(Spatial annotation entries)
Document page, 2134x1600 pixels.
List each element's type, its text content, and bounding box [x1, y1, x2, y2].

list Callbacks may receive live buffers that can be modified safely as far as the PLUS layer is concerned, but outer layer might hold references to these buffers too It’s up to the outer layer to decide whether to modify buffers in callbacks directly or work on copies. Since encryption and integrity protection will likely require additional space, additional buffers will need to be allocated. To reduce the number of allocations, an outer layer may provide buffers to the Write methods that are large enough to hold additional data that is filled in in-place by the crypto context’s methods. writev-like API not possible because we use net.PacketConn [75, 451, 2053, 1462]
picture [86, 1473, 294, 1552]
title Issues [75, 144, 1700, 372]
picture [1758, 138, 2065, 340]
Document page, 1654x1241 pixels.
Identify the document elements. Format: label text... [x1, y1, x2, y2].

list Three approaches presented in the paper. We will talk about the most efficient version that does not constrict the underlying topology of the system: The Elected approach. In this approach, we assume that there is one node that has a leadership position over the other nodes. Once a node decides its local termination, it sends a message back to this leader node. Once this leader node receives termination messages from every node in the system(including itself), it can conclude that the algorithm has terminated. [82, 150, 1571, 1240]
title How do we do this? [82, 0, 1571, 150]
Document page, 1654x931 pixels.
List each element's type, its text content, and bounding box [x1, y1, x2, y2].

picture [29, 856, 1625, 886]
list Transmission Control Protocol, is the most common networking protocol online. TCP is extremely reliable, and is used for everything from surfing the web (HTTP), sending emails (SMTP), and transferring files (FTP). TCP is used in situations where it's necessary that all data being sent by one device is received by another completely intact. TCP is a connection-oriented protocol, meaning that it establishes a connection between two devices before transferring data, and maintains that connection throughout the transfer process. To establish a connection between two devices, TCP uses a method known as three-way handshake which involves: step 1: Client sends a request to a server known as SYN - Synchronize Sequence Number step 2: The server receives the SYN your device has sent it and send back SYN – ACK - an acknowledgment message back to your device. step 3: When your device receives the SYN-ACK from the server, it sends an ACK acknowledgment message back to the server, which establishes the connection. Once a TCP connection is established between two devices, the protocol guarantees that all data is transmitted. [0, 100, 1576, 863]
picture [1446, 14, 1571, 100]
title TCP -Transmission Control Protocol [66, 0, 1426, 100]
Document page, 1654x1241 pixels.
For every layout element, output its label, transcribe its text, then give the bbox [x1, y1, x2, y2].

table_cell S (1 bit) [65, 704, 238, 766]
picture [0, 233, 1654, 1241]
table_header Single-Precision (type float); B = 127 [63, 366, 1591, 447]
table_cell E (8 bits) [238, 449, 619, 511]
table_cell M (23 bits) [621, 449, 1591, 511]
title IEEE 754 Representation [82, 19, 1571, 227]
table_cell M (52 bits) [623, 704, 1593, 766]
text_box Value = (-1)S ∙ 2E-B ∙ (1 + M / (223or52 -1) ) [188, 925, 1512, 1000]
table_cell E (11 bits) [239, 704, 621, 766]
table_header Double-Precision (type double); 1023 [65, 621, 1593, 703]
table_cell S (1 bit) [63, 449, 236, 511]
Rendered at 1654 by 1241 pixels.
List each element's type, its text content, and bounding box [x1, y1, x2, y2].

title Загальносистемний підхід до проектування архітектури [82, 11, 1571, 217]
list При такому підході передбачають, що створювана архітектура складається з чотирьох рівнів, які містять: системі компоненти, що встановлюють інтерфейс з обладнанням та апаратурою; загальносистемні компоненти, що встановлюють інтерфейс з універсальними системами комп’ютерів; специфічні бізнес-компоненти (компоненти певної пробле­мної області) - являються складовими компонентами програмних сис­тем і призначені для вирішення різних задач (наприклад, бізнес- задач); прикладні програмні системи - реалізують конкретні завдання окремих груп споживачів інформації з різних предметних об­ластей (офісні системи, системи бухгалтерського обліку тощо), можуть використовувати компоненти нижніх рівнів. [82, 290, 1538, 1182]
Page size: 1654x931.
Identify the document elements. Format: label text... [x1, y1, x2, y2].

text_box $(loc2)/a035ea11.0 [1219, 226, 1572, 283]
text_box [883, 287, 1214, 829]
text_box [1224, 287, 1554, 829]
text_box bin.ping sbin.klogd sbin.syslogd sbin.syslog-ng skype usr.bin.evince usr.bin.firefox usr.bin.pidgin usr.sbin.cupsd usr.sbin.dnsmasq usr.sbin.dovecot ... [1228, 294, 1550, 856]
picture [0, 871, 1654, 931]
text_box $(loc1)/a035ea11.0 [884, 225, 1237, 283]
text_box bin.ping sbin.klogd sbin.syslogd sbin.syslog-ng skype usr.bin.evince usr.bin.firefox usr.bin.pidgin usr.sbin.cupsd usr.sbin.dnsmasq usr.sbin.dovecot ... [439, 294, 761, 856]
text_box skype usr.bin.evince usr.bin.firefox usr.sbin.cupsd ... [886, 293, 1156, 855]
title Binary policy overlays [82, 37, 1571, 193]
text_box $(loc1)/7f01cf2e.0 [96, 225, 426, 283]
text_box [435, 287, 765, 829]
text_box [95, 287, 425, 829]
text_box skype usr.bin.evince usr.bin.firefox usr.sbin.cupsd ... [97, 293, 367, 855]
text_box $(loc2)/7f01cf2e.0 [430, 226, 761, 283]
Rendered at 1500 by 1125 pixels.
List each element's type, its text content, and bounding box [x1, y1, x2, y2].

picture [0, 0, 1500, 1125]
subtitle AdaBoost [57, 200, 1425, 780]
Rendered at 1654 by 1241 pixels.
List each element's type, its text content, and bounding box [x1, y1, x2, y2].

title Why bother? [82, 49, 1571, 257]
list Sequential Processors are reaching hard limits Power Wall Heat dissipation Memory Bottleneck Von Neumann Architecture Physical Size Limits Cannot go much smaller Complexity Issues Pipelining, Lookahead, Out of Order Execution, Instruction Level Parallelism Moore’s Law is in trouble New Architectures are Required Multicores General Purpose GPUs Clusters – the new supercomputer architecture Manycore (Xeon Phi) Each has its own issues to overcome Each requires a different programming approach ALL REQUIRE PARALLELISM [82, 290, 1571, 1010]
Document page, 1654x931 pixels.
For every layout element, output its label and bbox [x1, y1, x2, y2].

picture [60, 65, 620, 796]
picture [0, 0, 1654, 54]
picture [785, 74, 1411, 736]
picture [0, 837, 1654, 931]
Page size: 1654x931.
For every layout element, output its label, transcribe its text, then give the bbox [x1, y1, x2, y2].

**The problem**
Please output the lines from the start of the entries up to and including the line containing "picture [1758, 138, 2065, 340]" as a JSON list of strings, one string per line, leaving out blank lines.

**Solution to this problem**
[
  "Document page, 2134x1600 pixels.",
  "List each element's type, its text content, and bounding box [x1, y1, x2, y2].",
  "list Callbacks may receive live buffers that can be modified safely as far as the PLUS layer is concerned, but outer layer might hold references to these buffers too It’s up to the outer layer to decide whether to modify buffers in callbacks directly or work on copies. Since encryption and integrity protection will likely require additional space, additional buffers will need to be allocated. To reduce the number of allocations, an outer layer may provide buffers to the Write methods that are large enough to hold additional data that is filled in in-place by the crypto context’s methods. writev-like API not possible because we use net.PacketConn [75, 451, 2053, 1462]",
  "picture [86, 1473, 294, 1552]",
  "title Issues [75, 144, 1700, 372]",
  "picture [1758, 138, 2065, 340]"
]